Es ist also eine Hauptfigur mit normalen Teenagerproblemen wie Verliebtsein, ohne dass dabei die Sexualität zum Problem wird. Doch ist das tatsächlich der Fall.

In seiner Filmanalyse bemerkt der Filmkritiker Wolfgang M. Schmitt, dass gerade das Überzeichnete, mit dem Disney betont, dass niemand ein Problem damit habe, dass Ethan schwul sei und „wie selbstverständlich doch diese Selbstverständlichkeit ist“, die Frage aufwirft: Was steckt dahinter? Gerade bei Disney gilt es hier genau hinzuschauen. Wie Schmitt weiter bemerkt, lässt sich zwischen Ethan und seinem Schwarm Diazo keine einzige romantische Szene finden und auch sonst taucht Diazo nur für einige Minuten auf, um dann, wie schon die Nebencharaktere vor ihm, in der Versenkung zu verschwinden.

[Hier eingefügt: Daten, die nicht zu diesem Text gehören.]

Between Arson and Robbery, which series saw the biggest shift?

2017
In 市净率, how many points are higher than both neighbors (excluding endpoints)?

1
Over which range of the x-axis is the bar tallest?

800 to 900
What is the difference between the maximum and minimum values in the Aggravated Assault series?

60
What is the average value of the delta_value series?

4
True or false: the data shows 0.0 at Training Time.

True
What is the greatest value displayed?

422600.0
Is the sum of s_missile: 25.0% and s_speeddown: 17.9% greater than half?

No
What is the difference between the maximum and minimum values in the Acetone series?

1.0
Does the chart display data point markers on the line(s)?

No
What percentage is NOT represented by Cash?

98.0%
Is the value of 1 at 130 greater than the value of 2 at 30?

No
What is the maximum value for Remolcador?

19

Natürlich kann genau dies beabsichtigt sein, dass die Beziehung ohne weitere Romantisierung selbstverständlich im Hintergrund wirkt. Wäre es dann allerdings nicht viel selbstverständlicher gewesen, die beiden Jungen wären sich nähergekommen, ohne dass sich eines der Elternteile dazu genötigt gesehen hätte, das wortreich zu kommentieren? Nur weil etwas als selbstverständlich geäußert wird, steht dahinter noch lange keine Selbstverständlichkeit. Vielmehr wirkt das Ganze, als wollen sich die Erwachsenen selbst überzeugen. Die Folge muss deshalb natürlich kein Boykott von Disneyfilmen sein, jedoch kann es nicht schaden, wie auch bei anderen Filmen, etwas genauer hinzusehen und sich nicht vom erstbesten Narrativ überzeugen zu lassen.